Covid in Africa: did we get it wrong?

Image source: Linky Machaaba, Tsakani Mathonsi & Rhulani Nkuni who are sisters from Diepsloot South Clinic in Johannesburg

Health experts and the media have been warning about a Covid-19 catastrophe heading to Africa for months.

Poverty, overcrowding and poor public health were all expected to make the spread much worse.

Why then are Covid-19 cases dropping sharply in South Africa and staying low in the rest of Africa?

Experts are now saying that poverty may actually prevent Covid-19.

The BBC says that South Africa has performed impressively well, as has the rest of Africa.

“Most African countries don’t have a peak. I don’t understand why.

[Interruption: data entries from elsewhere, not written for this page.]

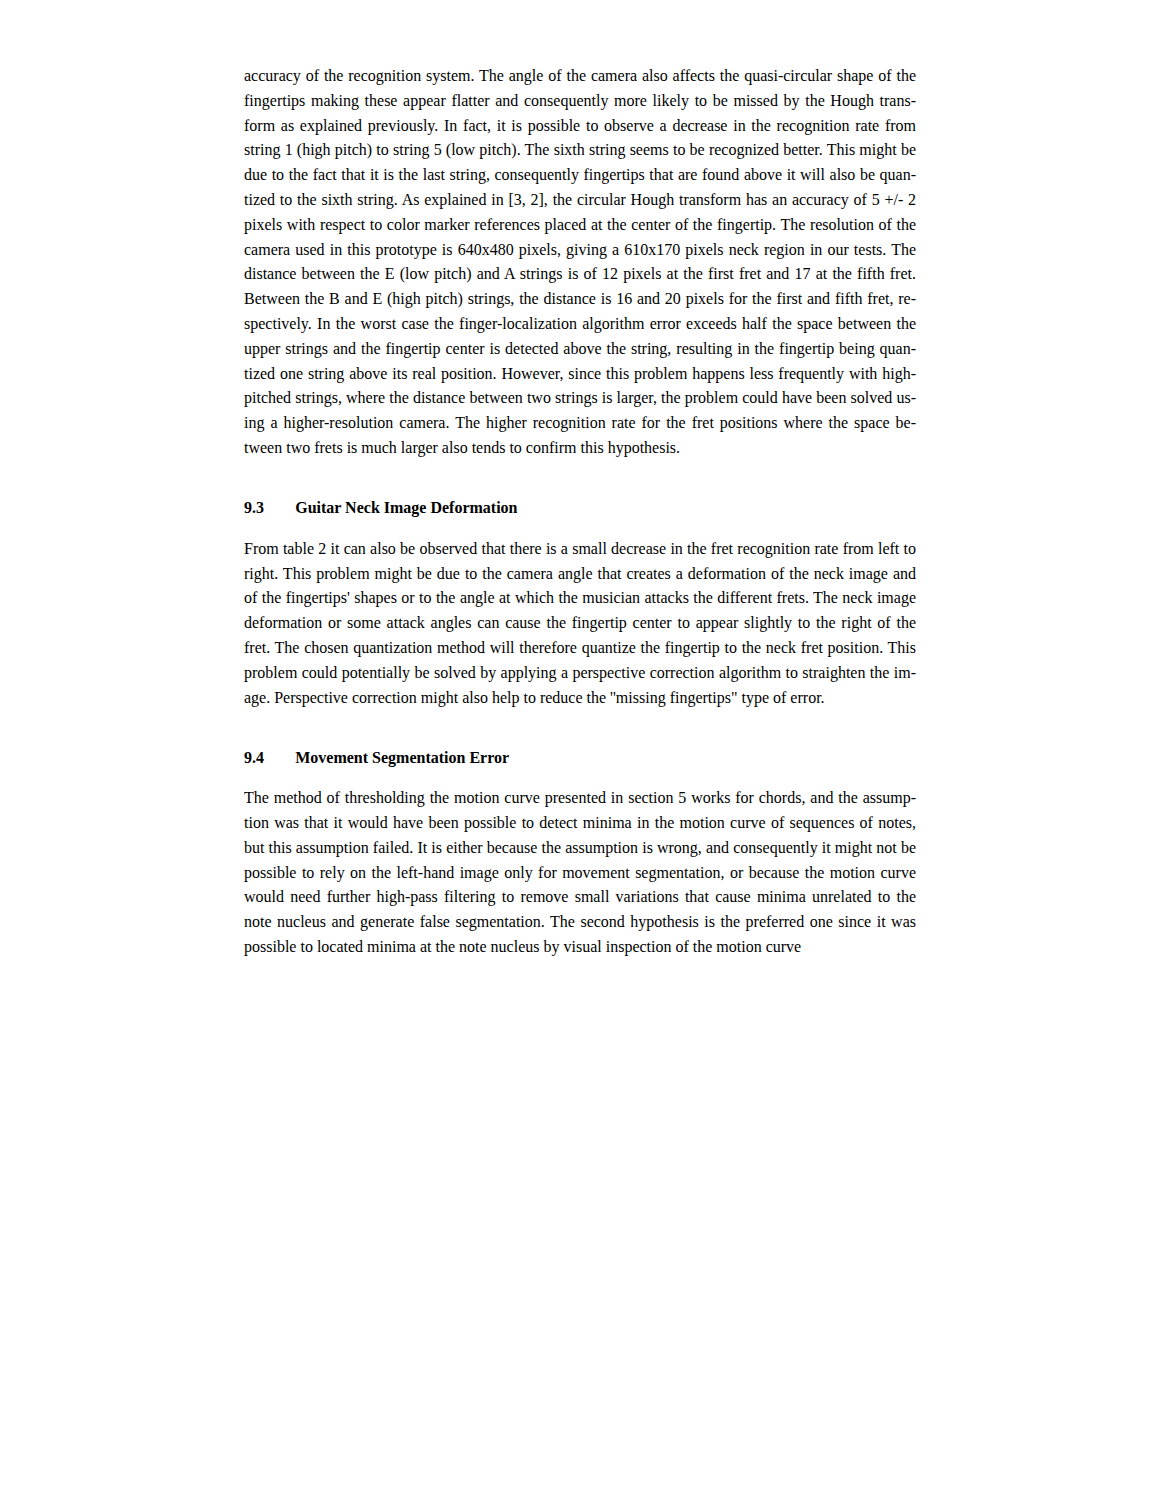accuracy of the recognition system. The angle of the camera also affects the quasi-circular shape of the fingertips making these appear flatter and consequently more likely to be missed by the Hough transform as explained previously. In fact, it is possible to observe a decrease in the recognition rate from string 1 (high pitch) to string 5 (low pitch). The sixth string seems to be recognized better. This might be due to the fact that it is the last string, consequently fingertips that are found above it will also be quantized to the sixth string. As explained in [3, 2], the circular Hough transform has an accuracy of 5 +/- 2 pixels with respect to color marker references placed at the center of the fingertip. The resolution of the camera used in this prototype is 640x480 pixels, giving a 610x170 pixels neck region in our tests. The distance between the E (low pitch) and A strings is of 12 pixels at the first fret and 17 at the fifth fret. Between the B and E (high pitch) strings, the distance is 16 and 20 pixels for the first and fifth fret, respectively. In the worst case the finger-localization algorithm error exceeds half the space between the upper strings and the fingertip center is detected above the string, resulting in the fingertip being quantized one string above its real position. However, since this problem happens less frequently with high-pitched strings, where the distance between two strings is larger, the problem could have been solved using a higher-resolution camera. The higher recognition rate for the fret positions where the space between two frets is much larger also tends to confirm this hypothesis.
9.3 Guitar Neck Image Deformation
From table 2 it can also be observed that there is a small decrease in the fret recognition rate from left to right. This problem might be due to the camera angle that creates a deformation of the neck image and of the fingertips' shapes or to the angle at which the musician attacks the different frets. The neck image deformation or some attack angles can cause the fingertip center to appear slightly to the right of the fret. The chosen quantization method will therefore quantize the fingertip to the neck fret position. This problem could potentially be solved by applying a perspective correction algorithm to straighten the image. Perspective correction might also help to reduce the ''missing fingertips" type of error.
9.4 Movement Segmentation Error
The method of thresholding the motion curve presented in section 5 works for chords, and the assumption was that it would have been possible to detect minima in the motion curve of sequences of notes, but this assumption failed. It is either because the assumption is wrong, and consequently it might not be possible to rely on the left-hand image only for movement segmentation, or because the motion curve would need further high-pass filtering to remove small variations that cause minima unrelated to the note nucleus and generate false segmentation. The second hypothesis is the preferred one since it was possible to located minima at the note nucleus by visual inspection of the motion curve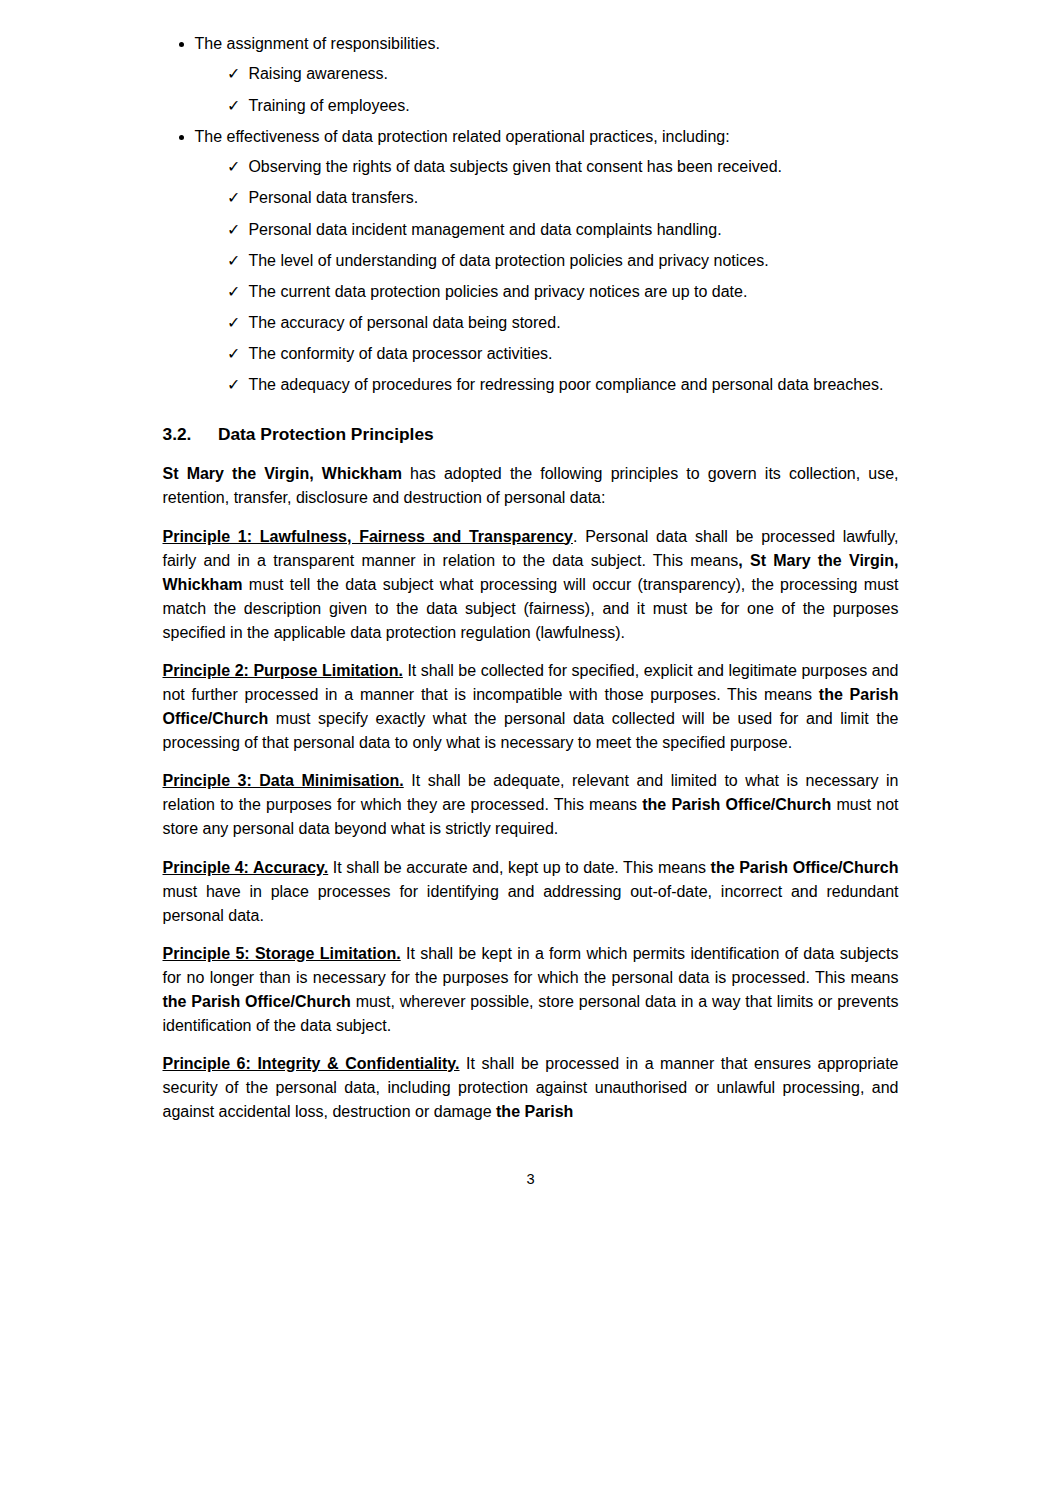The assignment of responsibilities.
Raising awareness.
Training of employees.
The effectiveness of data protection related operational practices, including:
Observing the rights of data subjects given that consent has been received.
Personal data transfers.
Personal data incident management and data complaints handling.
The level of understanding of data protection policies and privacy notices.
The current data protection policies and privacy notices are up to date.
The accuracy of personal data being stored.
The conformity of data processor activities.
The adequacy of procedures for redressing poor compliance and personal data breaches.
3.2. Data Protection Principles
St Mary the Virgin, Whickham has adopted the following principles to govern its collection, use, retention, transfer, disclosure and destruction of personal data:
Principle 1: Lawfulness, Fairness and Transparency. Personal data shall be processed lawfully, fairly and in a transparent manner in relation to the data subject. This means, St Mary the Virgin, Whickham must tell the data subject what processing will occur (transparency), the processing must match the description given to the data subject (fairness), and it must be for one of the purposes specified in the applicable data protection regulation (lawfulness).
Principle 2: Purpose Limitation. It shall be collected for specified, explicit and legitimate purposes and not further processed in a manner that is incompatible with those purposes. This means the Parish Office/Church must specify exactly what the personal data collected will be used for and limit the processing of that personal data to only what is necessary to meet the specified purpose.
Principle 3: Data Minimisation. It shall be adequate, relevant and limited to what is necessary in relation to the purposes for which they are processed. This means the Parish Office/Church must not store any personal data beyond what is strictly required.
Principle 4: Accuracy. It shall be accurate and, kept up to date. This means the Parish Office/Church must have in place processes for identifying and addressing out-of-date, incorrect and redundant personal data.
Principle 5: Storage Limitation. It shall be kept in a form which permits identification of data subjects for no longer than is necessary for the purposes for which the personal data is processed. This means the Parish Office/Church must, wherever possible, store personal data in a way that limits or prevents identification of the data subject.
Principle 6: Integrity & Confidentiality. It shall be processed in a manner that ensures appropriate security of the personal data, including protection against unauthorised or unlawful processing, and against accidental loss, destruction or damage the Parish
3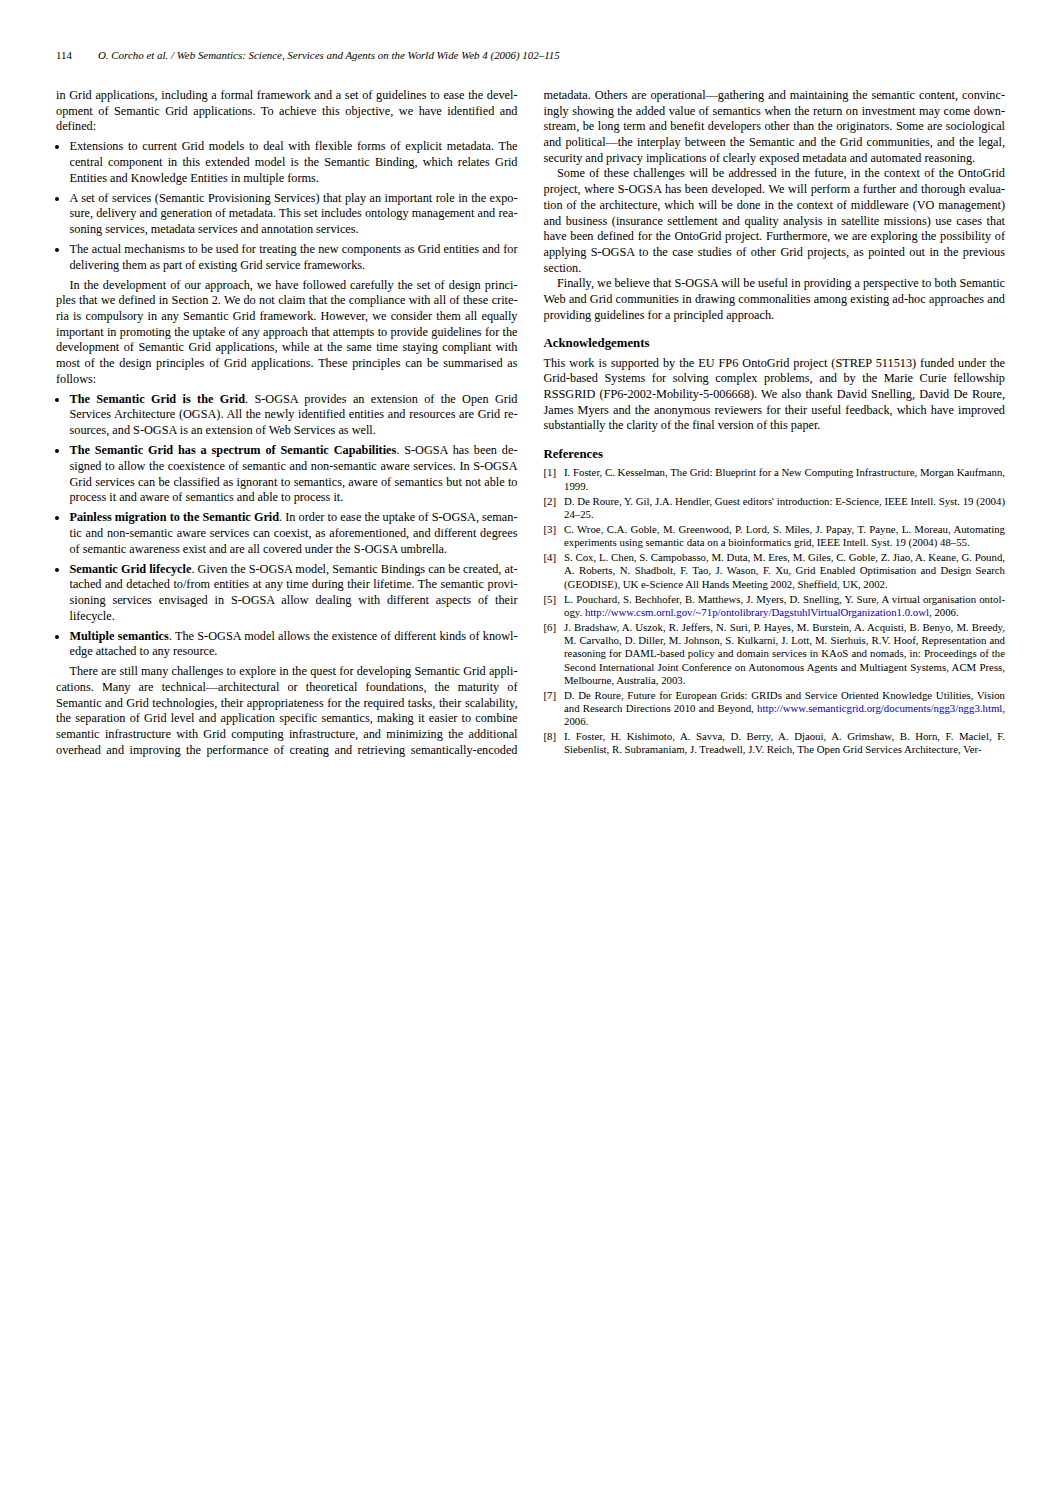114 O. Corcho et al. / Web Semantics: Science, Services and Agents on the World Wide Web 4 (2006) 102–115
in Grid applications, including a formal framework and a set of guidelines to ease the development of Semantic Grid applications. To achieve this objective, we have identified and defined:
Extensions to current Grid models to deal with flexible forms of explicit metadata. The central component in this extended model is the Semantic Binding, which relates Grid Entities and Knowledge Entities in multiple forms.
A set of services (Semantic Provisioning Services) that play an important role in the exposure, delivery and generation of metadata. This set includes ontology management and reasoning services, metadata services and annotation services.
The actual mechanisms to be used for treating the new components as Grid entities and for delivering them as part of existing Grid service frameworks.
In the development of our approach, we have followed carefully the set of design principles that we defined in Section 2. We do not claim that the compliance with all of these criteria is compulsory in any Semantic Grid framework. However, we consider them all equally important in promoting the uptake of any approach that attempts to provide guidelines for the development of Semantic Grid applications, while at the same time staying compliant with most of the design principles of Grid applications. These principles can be summarised as follows:
The Semantic Grid is the Grid. S-OGSA provides an extension of the Open Grid Services Architecture (OGSA). All the newly identified entities and resources are Grid resources, and S-OGSA is an extension of Web Services as well.
The Semantic Grid has a spectrum of Semantic Capabilities. S-OGSA has been designed to allow the coexistence of semantic and non-semantic aware services. In S-OGSA Grid services can be classified as ignorant to semantics, aware of semantics but not able to process it and aware of semantics and able to process it.
Painless migration to the Semantic Grid. In order to ease the uptake of S-OGSA, semantic and non-semantic aware services can coexist, as aforementioned, and different degrees of semantic awareness exist and are all covered under the S-OGSA umbrella.
Semantic Grid lifecycle. Given the S-OGSA model, Semantic Bindings can be created, attached and detached to/from entities at any time during their lifetime. The semantic provisioning services envisaged in S-OGSA allow dealing with different aspects of their lifecycle.
Multiple semantics. The S-OGSA model allows the existence of different kinds of knowledge attached to any resource.
There are still many challenges to explore in the quest for developing Semantic Grid applications. Many are technical—architectural or theoretical foundations, the maturity of Semantic and Grid technologies, their appropriateness for the required tasks, their scalability, the separation of Grid level and application specific semantics, making it easier to combine semantic infrastructure with Grid computing infrastructure, and minimizing the additional overhead and improving the performance of creating and retrieving semantically-encoded metadata. Others are operational—gathering and maintaining the semantic content, convincingly showing the added value of semantics when the return on investment may come downstream, be long term and benefit developers other than the originators. Some are sociological and political—the interplay between the Semantic and the Grid communities, and the legal, security and privacy implications of clearly exposed metadata and automated reasoning.
Some of these challenges will be addressed in the future, in the context of the OntoGrid project, where S-OGSA has been developed. We will perform a further and thorough evaluation of the architecture, which will be done in the context of middleware (VO management) and business (insurance settlement and quality analysis in satellite missions) use cases that have been defined for the OntoGrid project. Furthermore, we are exploring the possibility of applying S-OGSA to the case studies of other Grid projects, as pointed out in the previous section.
Finally, we believe that S-OGSA will be useful in providing a perspective to both Semantic Web and Grid communities in drawing commonalities among existing ad-hoc approaches and providing guidelines for a principled approach.
Acknowledgements
This work is supported by the EU FP6 OntoGrid project (STREP 511513) funded under the Grid-based Systems for solving complex problems, and by the Marie Curie fellowship RSSGRID (FP6-2002-Mobility-5-006668). We also thank David Snelling, David De Roure, James Myers and the anonymous reviewers for their useful feedback, which have improved substantially the clarity of the final version of this paper.
References
I. Foster, C. Kesselman, The Grid: Blueprint for a New Computing Infrastructure, Morgan Kaufmann, 1999.
D. De Roure, Y. Gil, J.A. Hendler, Guest editors' introduction: E-Science, IEEE Intell. Syst. 19 (2004) 24–25.
C. Wroe, C.A. Goble, M. Greenwood, P. Lord, S. Miles, J. Papay, T. Payne, L. Moreau, Automating experiments using semantic data on a bioinformatics grid, IEEE Intell. Syst. 19 (2004) 48–55.
S. Cox, L. Chen, S. Campobasso, M. Duta, M. Eres, M. Giles, C. Goble, Z. Jiao, A. Keane, G. Pound, A. Roberts, N. Shadbolt, F. Tao, J. Wason, F. Xu, Grid Enabled Optimisation and Design Search (GEODISE), UK e-Science All Hands Meeting 2002, Sheffield, UK, 2002.
L. Pouchard, S. Bechhofer, B. Matthews, J. Myers, D. Snelling, Y. Sure, A virtual organisation ontology. http://www.csm.ornl.gov/~71p/ontolibrary/DagstuhlVirtualOrganization1.0.owl, 2006.
J. Bradshaw, A. Uszok, R. Jeffers, N. Suri, P. Hayes, M. Burstein, A. Acquisti, B. Benyo, M. Breedy, M. Carvalho, D. Diller, M. Johnson, S. Kulkarni, J. Lott, M. Sierhuis, R.V. Hoof, Representation and reasoning for DAML-based policy and domain services in KAoS and nomads, in: Proceedings of the Second International Joint Conference on Autonomous Agents and Multiagent Systems, ACM Press, Melbourne, Australia, 2003.
D. De Roure, Future for European Grids: GRIDs and Service Oriented Knowledge Utilities, Vision and Research Directions 2010 and Beyond, http://www.semanticgrid.org/documents/ngg3/ngg3.html, 2006.
I. Foster, H. Kishimoto, A. Savva, D. Berry, A. Djaoui, A. Grimshaw, B. Horn, F. Maciel, F. Siebenlist, R. Subramaniam, J. Treadwell, J.V. Reich, The Open Grid Services Architecture, Ver-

I’m completely at sea,” admitted Prof Salim Karim, a leading voice on South Africa’s pandemic response.

It is not just that Africans are much younger.

Africa’s tough lockdowns and wearing masks has helped.

But now scientists believe that the poor conditions that led them to fear the worst might actually have saved lives in Africa.

They think that Africans might have been widely infected by other coronaviruses – such as colds and flu – and built up immunity towards Covid-19.

At the moment though they are still guessing.

In the meantime, the BBC says, the mystery of Africa’s relatively mild pandemic lives on.